US 12,475,906 B2
Method and system for multiple time resolution audio processing
Johannes Traa, Medford, MA (US); Atulya Yellepeddi, Medford, MA (US); and Donald F. Porges, Watertown, MA (US)
Assigned to Analog Devices, Inc., Wilmington, MA (US)
Filed by Analog Devices, Inc., Wilmington, MA (US)
Filed on Aug. 16, 2023, as Appl. No. 18/450,784.
Prior Publication US 2025/0061911 A1, Feb. 20, 2025
Int. Cl.
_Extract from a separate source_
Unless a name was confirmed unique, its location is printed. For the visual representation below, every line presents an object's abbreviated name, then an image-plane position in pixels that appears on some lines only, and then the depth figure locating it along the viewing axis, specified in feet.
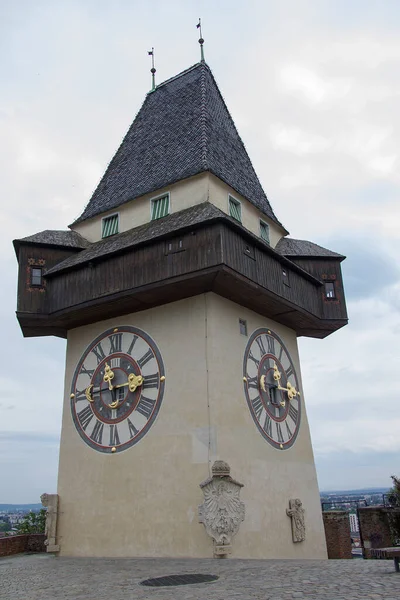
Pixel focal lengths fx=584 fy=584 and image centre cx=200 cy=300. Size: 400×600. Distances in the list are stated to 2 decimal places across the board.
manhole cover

G10L 21/0224 (2013.01); G10L 21/0216 (2013.01)
CPC G10L 21/0224 (2013.01) [G10L 21/0216 (2013.01); G10L 2021/02166 (2013.01)] 23 Claims
OG exemplary drawing
 
1. A method for voice control, comprising:
transforming, using a short-time Fourier transform (STFT) applied to data in each of a plurality of windows aligned across each input channel of a multichannel audio stream, the multichannel audio stream into a complex valued frequency-domain representation,
wherein for a current one of the plurality of windows, the method comprises:
updating a first complex-valued covariance matrix corresponding to a slowly-adapting beamformer and forming a single-channel denoised estimate for each frequency band in the STFT;
calculating a voice activity detection (VAD) estimate for each frequency band in the STFT by comparing a magnitude of the single-channel denoised estimate to a magnitude of each input channel of the multichannel audio stream; and
selectively updating or refraining from updating, responsive to the VAD estimate respectively indicating a presence or an absence of speech, a second complex-valued covariance matrix corresponding to a quickly-adapting beamformer; and
controlling, by a hardware processor, a voice user interface based device to perform a user perceptible action, responsive to an output of at least the quickly-adapting beamformer.